Transcribed page contents
_ _ _ _
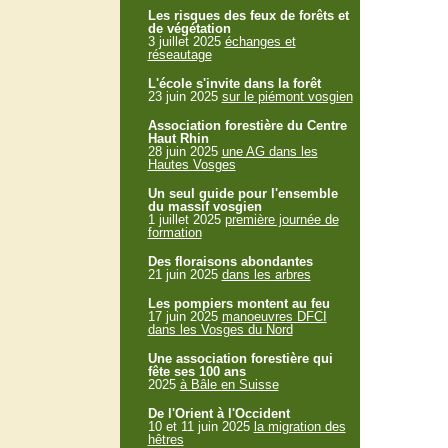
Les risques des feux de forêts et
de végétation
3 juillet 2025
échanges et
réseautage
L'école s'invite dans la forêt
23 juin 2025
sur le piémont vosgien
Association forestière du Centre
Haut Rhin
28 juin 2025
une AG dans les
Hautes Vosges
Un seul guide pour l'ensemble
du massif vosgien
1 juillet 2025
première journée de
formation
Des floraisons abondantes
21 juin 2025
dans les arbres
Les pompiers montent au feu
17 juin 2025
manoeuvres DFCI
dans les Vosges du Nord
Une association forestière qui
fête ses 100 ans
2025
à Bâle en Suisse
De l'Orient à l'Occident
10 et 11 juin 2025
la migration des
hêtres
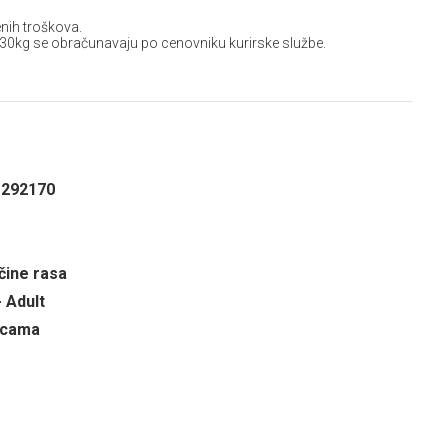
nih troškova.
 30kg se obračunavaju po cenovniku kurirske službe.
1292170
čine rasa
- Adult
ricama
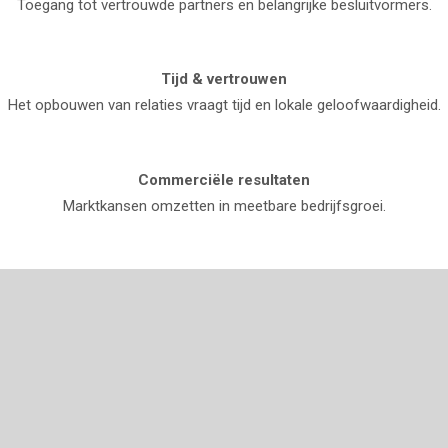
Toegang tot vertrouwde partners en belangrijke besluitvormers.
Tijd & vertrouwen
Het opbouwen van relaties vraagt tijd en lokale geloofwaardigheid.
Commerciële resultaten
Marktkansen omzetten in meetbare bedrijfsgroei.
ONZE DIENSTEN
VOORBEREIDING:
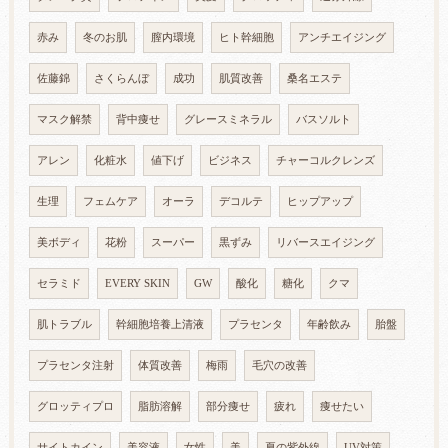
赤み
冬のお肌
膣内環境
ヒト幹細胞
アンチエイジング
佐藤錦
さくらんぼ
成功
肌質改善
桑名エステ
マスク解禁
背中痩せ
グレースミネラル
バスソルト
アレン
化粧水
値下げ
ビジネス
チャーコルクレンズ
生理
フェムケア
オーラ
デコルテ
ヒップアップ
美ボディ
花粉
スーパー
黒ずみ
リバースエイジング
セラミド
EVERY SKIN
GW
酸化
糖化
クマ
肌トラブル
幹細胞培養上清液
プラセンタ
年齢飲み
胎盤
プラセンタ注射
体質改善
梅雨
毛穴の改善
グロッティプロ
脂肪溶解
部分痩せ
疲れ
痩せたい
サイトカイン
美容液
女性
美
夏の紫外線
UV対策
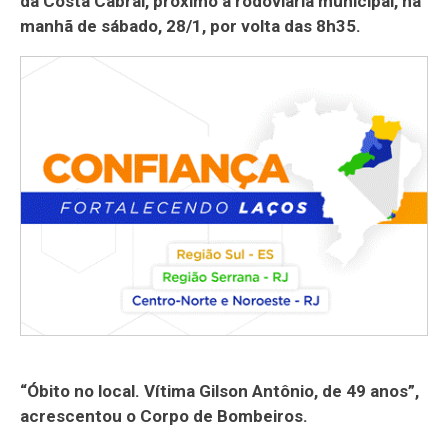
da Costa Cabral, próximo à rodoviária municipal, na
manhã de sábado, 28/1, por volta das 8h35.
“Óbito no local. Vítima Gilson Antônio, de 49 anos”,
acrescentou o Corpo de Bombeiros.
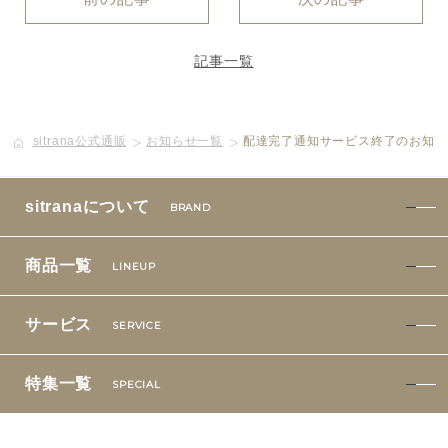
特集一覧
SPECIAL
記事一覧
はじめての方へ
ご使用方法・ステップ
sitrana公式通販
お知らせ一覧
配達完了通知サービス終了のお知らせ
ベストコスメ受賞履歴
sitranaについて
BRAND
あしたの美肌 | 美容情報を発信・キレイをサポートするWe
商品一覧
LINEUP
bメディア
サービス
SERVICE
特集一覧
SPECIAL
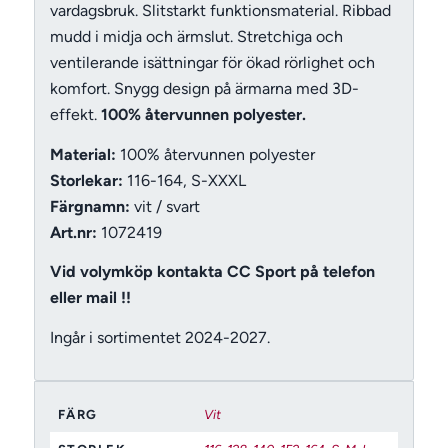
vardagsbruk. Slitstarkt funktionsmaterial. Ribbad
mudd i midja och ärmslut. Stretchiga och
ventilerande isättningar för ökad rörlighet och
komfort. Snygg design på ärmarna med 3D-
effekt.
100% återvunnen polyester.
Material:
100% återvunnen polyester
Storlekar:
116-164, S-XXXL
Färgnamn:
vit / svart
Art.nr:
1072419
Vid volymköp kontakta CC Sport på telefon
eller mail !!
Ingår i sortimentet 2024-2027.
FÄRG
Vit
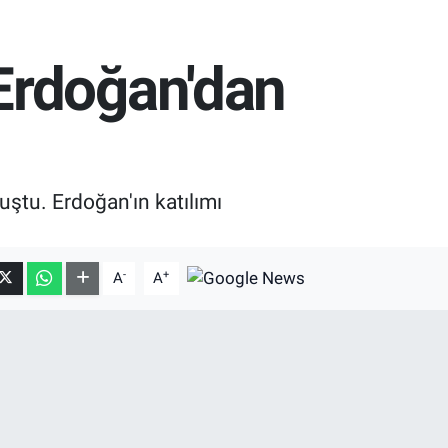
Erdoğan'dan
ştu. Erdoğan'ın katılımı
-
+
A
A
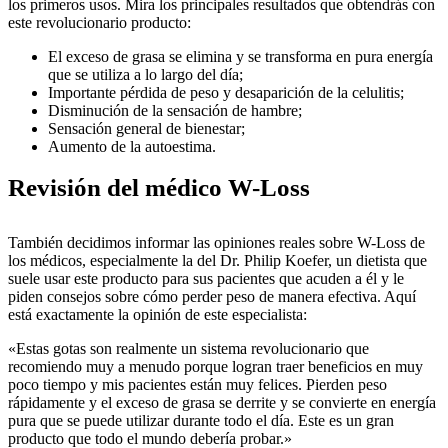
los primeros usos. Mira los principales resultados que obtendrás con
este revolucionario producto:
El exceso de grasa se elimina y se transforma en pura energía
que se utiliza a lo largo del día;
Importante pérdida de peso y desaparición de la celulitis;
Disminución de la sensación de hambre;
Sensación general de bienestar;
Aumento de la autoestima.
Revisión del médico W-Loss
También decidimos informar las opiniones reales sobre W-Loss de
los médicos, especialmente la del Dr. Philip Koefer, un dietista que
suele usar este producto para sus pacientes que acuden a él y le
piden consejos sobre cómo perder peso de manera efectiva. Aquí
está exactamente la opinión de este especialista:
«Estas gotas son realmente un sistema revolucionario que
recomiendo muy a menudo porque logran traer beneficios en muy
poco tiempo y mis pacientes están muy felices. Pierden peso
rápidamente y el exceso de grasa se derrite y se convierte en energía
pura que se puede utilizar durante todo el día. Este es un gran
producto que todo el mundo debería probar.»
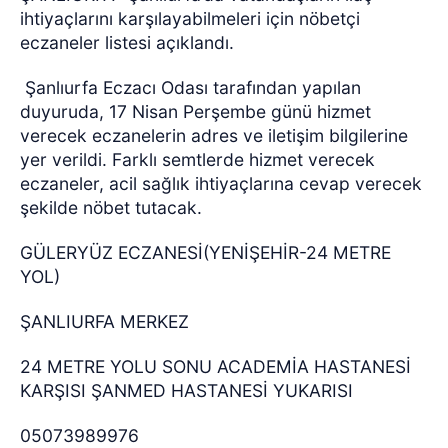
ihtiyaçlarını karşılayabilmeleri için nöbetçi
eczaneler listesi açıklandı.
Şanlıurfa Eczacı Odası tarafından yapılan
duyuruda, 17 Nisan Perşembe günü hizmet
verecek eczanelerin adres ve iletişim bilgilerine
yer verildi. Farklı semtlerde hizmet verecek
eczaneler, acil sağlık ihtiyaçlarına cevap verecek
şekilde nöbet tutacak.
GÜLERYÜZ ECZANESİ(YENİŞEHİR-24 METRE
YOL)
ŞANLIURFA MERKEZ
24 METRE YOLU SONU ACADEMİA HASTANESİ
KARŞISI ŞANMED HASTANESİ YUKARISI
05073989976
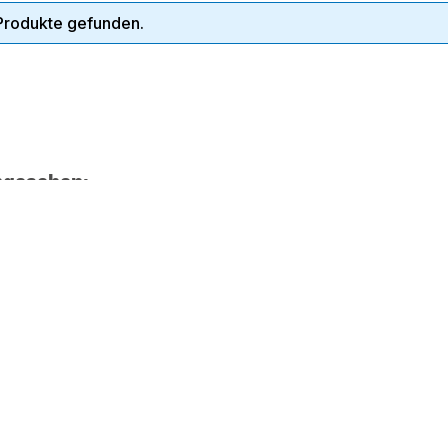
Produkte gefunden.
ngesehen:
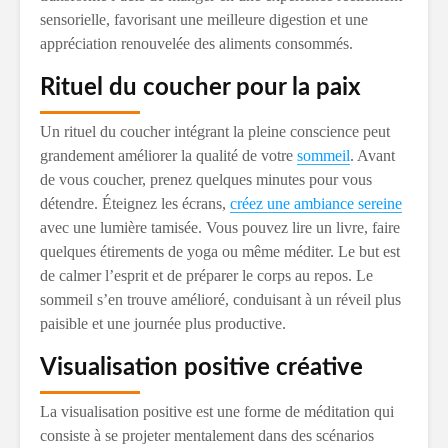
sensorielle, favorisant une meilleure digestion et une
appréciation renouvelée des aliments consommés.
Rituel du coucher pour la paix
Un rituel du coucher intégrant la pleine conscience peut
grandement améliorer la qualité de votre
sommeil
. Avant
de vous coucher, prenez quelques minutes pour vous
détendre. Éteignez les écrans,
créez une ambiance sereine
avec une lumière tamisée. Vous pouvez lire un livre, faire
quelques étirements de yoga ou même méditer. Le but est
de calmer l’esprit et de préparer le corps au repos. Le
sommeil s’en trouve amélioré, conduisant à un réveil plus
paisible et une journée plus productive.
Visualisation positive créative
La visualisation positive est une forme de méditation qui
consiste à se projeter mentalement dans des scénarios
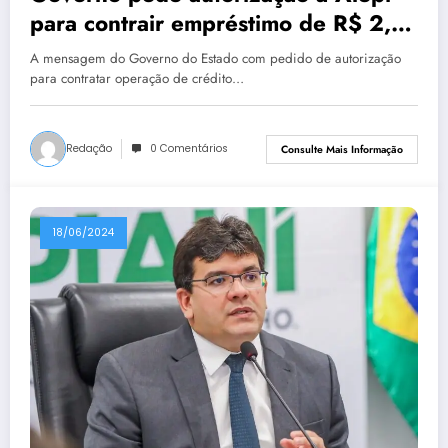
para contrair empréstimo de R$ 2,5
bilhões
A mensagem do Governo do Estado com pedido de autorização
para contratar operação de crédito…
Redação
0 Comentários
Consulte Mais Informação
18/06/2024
_ _ _ _
Show the lines of the records that contain the word "positive".

Answer box:
Visualisation positive créative
La visualisation positive est une forme de méditation qui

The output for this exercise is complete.